Friday, 19 January 2018

Professional tennis players are optimisers

With plenty of action in Melbourne at the Australian Open this week, it seems timely for me to write a post about tennis. I've already noted in an earlier post that tennis players appear to be loss averse. But are they optimising nonetheless? Do they make decisions that maximise their chances of winning (which would also be consistent with loss aversion)?

A recent paper by Jeffrey Ely (Northwestern University), Romain Gauriot (University of Sydney), and Lionel Page (Queensland University of Technology), published in the Journal of Economic Psychology (sorry I don't see an ungated version) provides us with some answer. The authors look specifically at the risk behaviour of servers on first and second serve:
When serving, players can opt for risky serves which are more likely to fail but are harder to return if successful or more conservative serves which are less likely to fail but are also easier to return.
The key is whether players behave differently on first and second serves (more on that in a moment). However, simply comparing first and second serves is not so straightforward. The authors correctly note that there is:
...a potential caveat with raw data on tennis serve: it can be characterised by a selection problem.
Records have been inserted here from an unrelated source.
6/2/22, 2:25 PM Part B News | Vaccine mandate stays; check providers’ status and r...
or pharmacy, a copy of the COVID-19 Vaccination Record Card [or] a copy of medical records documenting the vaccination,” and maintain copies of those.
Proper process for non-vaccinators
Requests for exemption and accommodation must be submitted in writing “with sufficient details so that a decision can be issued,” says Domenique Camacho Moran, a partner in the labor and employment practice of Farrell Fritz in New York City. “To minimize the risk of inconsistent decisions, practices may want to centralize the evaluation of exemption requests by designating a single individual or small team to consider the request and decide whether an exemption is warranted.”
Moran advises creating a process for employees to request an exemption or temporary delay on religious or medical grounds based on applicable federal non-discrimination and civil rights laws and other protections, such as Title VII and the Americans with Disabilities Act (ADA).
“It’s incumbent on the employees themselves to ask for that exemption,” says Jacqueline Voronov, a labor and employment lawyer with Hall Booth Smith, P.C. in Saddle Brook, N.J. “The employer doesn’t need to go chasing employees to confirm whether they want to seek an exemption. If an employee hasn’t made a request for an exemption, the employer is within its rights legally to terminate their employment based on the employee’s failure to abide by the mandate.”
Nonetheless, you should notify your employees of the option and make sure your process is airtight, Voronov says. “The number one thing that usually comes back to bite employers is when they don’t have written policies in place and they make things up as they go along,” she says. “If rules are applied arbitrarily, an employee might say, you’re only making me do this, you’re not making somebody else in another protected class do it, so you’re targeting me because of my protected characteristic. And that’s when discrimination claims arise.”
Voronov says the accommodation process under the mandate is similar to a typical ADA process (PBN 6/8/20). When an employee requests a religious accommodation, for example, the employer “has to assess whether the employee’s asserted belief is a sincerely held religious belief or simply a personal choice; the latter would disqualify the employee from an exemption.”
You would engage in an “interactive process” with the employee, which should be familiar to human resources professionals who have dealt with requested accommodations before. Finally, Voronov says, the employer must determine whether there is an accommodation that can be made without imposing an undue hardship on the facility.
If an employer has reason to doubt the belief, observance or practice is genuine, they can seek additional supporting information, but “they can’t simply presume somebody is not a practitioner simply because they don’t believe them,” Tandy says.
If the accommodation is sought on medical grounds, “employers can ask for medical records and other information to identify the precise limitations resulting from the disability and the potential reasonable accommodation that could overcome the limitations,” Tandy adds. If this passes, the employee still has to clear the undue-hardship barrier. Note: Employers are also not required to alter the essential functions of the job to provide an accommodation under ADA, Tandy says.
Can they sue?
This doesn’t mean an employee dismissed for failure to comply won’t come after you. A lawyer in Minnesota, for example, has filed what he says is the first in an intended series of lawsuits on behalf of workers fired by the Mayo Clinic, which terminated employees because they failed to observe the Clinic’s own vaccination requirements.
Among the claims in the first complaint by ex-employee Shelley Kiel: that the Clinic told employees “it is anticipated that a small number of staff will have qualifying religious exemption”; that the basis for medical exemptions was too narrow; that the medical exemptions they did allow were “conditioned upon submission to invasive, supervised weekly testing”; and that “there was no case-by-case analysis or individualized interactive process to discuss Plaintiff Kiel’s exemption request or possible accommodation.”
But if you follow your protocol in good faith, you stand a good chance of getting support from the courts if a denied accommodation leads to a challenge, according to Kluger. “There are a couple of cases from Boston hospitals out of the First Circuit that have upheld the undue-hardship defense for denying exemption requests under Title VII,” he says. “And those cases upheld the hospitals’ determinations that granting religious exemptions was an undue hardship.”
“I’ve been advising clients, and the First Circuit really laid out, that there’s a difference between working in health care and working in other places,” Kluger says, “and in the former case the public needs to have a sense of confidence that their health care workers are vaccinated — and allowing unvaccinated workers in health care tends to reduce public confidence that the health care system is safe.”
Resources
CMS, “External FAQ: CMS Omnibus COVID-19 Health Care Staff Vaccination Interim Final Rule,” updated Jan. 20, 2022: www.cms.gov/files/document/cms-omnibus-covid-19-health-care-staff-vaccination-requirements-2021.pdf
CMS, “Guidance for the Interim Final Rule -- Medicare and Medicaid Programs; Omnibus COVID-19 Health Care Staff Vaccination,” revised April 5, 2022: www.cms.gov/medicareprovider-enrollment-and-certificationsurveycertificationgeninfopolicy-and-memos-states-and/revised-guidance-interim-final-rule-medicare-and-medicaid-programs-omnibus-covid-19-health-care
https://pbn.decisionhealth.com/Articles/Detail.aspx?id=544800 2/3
First serves are always observed while second serves are only observed when the first serve failed. This means that second serves may be more likely to be observed when serving is harder than usual either for natural reasons (e.g wind conditions), fitness (e.g. tiredness late in the match) or strategic reasons (e.g. opponent having learned how to return the player’s serve).
Their solution is quite ingenious:
To cleanly compare first and second serves one ideally wants to observe some random events which determines in a given situation whether a serve is going to be a first or a second serve. We argue that such a situation occurs when the ball hits the tape (top of the net) on the first serve. The impact with the net gives the ball an unpredictable trajectory leading the ball to be either in or out. It introduces the required randomness as a first serve follows a ball let which lands in the court and a second serve follows a ball which lands outside the court.
The serve immediately following a 'let serve' is randomly either a first serve (if the 'let serve' landed in) or a second serve (if the 'let serve' landed out). Ely et al. use a dataset from 3,188 matches, involving over 690,000 serves, of which 7,605 follow a 'let serve' and are the core sample of interest. They test four conditions which would imply that players are correctly maximising their chance of winning:

  1. That first serves are more risky than second serves (the probability that a serve lands in is lower for first serves);
  2. That first serves are harder to return than second serves (players are more likely to win the point on their first serve);
  3. Using two first serves is a suboptimal strategy (it leads to a lower probability of winning the point); and
  4. Using two second serves is also a suboptimal strategy.
They find that:
...the serves from professional tennis players meet four conditions which make them consistent with the optimal strategy of risk taking between first and second serves. This result is observed both overall and when splitting the sample by gender and ranking.
So, it appears that professional tennis players are optimisers. Which we should expect - they are trained professionals who have developed skills in strategic play over many years.

Read more:

Thursday, 18 January 2018

Why men earn more when they marry

Alexandra Killewald (Harvard) and Ian Lundberg (Princeton) wrote in the IUSSP online magazine in June last year about their paper published in the journal Demography:
On average, in the United States, men earn more per hour when married than when single, even after adjusting for differences such as age and education. However, despite the suggestive evidence that marriage may exert a causal effect on men’s wages, we argue that closer inspection reveals little evidence of such a link.
There are a number of theories as to why marriage might cause an increase in wages for married men, compared with unmarried men. The Nobel prize-winner Gary Becker suggested that it was because of specialisation - wives contributing to unpaid labour at home freed up men to concentrate more on paid labour. Alternatively, it might be because marriage leads to a change of motivation - men who have become primary breadwinners for a family are more motivated to work harder and earn more to provide for their family. A third explanation is discrimination - employers may see marriage as a signal of stability for a male worker, and be willing to offer more work to men who are married.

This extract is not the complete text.